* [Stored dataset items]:
::::

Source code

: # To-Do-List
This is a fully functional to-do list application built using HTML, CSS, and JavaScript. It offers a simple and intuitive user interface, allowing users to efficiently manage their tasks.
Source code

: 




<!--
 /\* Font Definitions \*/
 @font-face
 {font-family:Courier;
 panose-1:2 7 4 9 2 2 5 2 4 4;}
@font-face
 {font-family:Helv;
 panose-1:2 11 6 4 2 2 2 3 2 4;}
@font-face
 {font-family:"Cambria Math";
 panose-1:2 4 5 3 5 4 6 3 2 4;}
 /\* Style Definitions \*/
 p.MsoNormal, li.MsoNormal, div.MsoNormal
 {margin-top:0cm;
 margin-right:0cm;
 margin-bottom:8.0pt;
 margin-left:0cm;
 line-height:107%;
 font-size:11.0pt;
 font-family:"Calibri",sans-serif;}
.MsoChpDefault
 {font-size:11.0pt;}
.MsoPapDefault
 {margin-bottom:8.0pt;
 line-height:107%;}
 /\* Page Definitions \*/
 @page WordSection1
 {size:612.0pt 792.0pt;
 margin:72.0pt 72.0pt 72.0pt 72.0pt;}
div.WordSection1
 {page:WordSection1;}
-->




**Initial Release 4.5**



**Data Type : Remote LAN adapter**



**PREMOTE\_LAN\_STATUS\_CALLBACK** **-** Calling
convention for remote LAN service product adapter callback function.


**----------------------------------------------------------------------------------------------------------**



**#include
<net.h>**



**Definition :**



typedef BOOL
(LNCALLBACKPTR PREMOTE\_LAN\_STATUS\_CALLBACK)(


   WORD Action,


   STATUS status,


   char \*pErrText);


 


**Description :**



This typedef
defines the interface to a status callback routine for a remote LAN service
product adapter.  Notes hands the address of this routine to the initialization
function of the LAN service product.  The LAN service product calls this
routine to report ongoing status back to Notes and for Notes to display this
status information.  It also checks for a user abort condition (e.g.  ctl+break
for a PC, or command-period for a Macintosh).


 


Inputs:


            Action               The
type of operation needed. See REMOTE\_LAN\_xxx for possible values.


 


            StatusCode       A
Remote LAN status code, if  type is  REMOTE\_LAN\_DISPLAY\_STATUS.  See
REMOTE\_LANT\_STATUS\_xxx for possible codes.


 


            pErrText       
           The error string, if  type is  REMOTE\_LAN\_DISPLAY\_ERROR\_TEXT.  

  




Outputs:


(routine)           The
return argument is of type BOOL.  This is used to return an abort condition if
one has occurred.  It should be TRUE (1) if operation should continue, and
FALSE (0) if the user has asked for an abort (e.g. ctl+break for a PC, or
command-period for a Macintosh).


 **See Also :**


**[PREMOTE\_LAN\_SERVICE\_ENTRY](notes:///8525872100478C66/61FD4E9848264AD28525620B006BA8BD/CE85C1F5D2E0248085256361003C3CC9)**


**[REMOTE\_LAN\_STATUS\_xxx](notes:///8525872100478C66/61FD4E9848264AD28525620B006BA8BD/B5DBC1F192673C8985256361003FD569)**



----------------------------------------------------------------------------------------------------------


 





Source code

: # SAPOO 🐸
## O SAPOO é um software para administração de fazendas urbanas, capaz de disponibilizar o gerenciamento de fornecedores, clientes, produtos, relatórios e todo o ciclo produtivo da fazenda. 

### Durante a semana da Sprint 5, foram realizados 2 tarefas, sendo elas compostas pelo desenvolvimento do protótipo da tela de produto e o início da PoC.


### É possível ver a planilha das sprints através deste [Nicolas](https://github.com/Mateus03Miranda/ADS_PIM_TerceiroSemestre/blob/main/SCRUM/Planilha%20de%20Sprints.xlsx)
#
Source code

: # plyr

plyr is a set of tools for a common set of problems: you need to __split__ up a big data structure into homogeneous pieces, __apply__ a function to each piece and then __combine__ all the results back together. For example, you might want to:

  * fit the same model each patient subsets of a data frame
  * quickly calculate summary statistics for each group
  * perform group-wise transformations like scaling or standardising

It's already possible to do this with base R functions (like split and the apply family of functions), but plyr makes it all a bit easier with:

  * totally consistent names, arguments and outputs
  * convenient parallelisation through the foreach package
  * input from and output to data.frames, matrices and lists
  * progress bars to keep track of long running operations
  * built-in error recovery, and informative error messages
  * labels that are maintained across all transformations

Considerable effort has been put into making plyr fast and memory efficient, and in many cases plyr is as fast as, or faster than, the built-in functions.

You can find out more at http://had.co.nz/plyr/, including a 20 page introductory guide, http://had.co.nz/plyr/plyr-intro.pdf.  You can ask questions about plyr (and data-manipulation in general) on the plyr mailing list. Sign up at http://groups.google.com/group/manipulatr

::::

* [Description of the task]: Reproduce all the data word for word.

* [Solution below]:
Source code

: # To-Do-List
This is a fully functional to-do list application built using HTML, CSS, and JavaScript. It offers a simple and intuitive user interface, allowing users to efficiently manage their tasks.
Source code

: 




<!--
 /\* Font Definitions \*/
 @font-face
 {font-family:Courier;
 panose-1:2 7 4 9 2 2 5 2 4 4;}
@font-face
 {font-family:Helv;
 panose-1:2 11 6 4 2 2 2 3 2 4;}
@font-face
 {font-family:"Cambria Math";
 panose-1:2 4 5 3 5 4 6 3 2 4;}
 /\* Style Definitions \*/
 p.MsoNormal, li.MsoNormal, div.MsoNormal
 {margin-top:0cm;
 margin-right:0cm;
 margin-bottom:8.0pt;
 margin-left:0cm;
 line-height:107%;
 font-size:11.0pt;
 font-family:"Calibri",sans-serif;}
.MsoChpDefault
 {font-size:11.0pt;}
.MsoPapDefault
 {margin-bottom:8.0pt;
 line-height:107%;}
 /\* Page Definitions \*/
 @page WordSection1
 {size:612.0pt 792.0pt;
 margin:72.0pt 72.0pt 72.0pt 72.0pt;}
div.WordSection1
 {page:WordSection1;}
-->




**Initial Release 4.5**



**Data Type : Remote LAN adapter**



**PREMOTE\_LAN\_STATUS\_CALLBACK** **-** Calling
convention for remote LAN service product adapter callback function.


**----------------------------------------------------------------------------------------------------------**



**#include
<net.h>**



**Definition :**



typedef BOOL
(LNCALLBACKPTR PREMOTE\_LAN\_STATUS\_CALLBACK)(


   WORD Action,


   STATUS status,


   char \*pErrText);


 


**Description :**



This typedef
defines the interface to a status callback routine for a remote LAN service
product adapter.  Notes hands the address of this routine to the initialization
function of the LAN service product.  The LAN service product calls this
routine to report ongoing status back to Notes and for Notes to display this
status information.  It also checks for a user abort condition (e.g.  ctl+break
for a PC, or command-period for a Macintosh).


 


Inputs:


            Action               The
type of operation needed. See REMOTE\_LAN\_xxx for possible values.


 


            StatusCode       A
Remote LAN status code, if  type is  REMOTE\_LAN\_DISPLAY\_STATUS.  See
REMOTE\_LANT\_STATUS\_xxx for possible codes.


 


            pErrText       
           The error string, if  type is  REMOTE\_LAN\_DISPLAY\_ERROR\_TEXT.  

  




Outputs:


(routine)           The
return argument is of type BOOL.  This is used to return an abort condition if
one has occurred.  It should be TRUE (1) if operation should continue, and
FALSE (0) if the user has asked for an abort (e.g. ctl+break for a PC, or
command-period for a Macintosh).


 **See Also :**


**[PREMOTE\_LAN\_SERVICE\_ENTRY](notes:///8525872100478C66/61FD4E9848264AD28525620B006BA8BD/CE85C1F5D2E0248085256361003C3CC9)**


**[REMOTE\_LAN\_STATUS\_xxx](notes:///8525872100478C66/61FD4E9848264AD28525620B006BA8BD/B5DBC1F192673C8985256361003FD569)**



----------------------------------------------------------------------------------------------------------


 





Source code

: # SAPOO 🐸
## O SAPOO é um software para administração de fazendas urbanas, capaz de disponibilizar o gerenciamento de fornecedores, clientes, produtos, relatórios e todo o ciclo produtivo da fazenda. 

### Durante a semana da Sprint 5, foram realizados 2 tarefas, sendo elas compostas pelo desenvolvimento do protótipo da tela de produto e o início da PoC.


### É possível ver a planilha das sprints através deste [Nicolas](https://github.com/Mateus03Miranda/ADS_PIM_TerceiroSemestre/blob/main/SCRUM/Planilha%20de%20Sprints.xlsx)
#
Source code

: # plyr

plyr is a set of tools for a common set of problems: you need to __split__ up a big data structure into homogeneous pieces, __apply__ a function to each piece and then __combine__ all the results back together. For example, you might want to:

  * fit the same model each patient subsets of a data frame
  * quickly calculate summary statistics for each group
  * perform group-wise transformations like scaling or standardising

It's already possible to do this with base R functions (like split and the apply family of functions), but plyr makes it all a bit easier with:

  * totally consistent names, arguments and outputs
  * convenient parallelisation through the foreach package
  * input from and output to data.frames, matrices and lists
  * progress bars to keep track of long running operations
  * built-in error recovery, and informative error messages
  * labels that are maintained across all transformations

Considerable effort has been put into making plyr fast and memory efficient, and in many cases plyr is as fast as, or faster than, the built-in functions.

You can find out more at http://had.co.nz/plyr/, including a 20 page introductory guide, http://had.co.nz/plyr/plyr-intro.pdf.  You can ask questions about plyr (and data-manipulation in general) on the plyr mailing list. Sign up at http://groups.google.com/group/manipulatr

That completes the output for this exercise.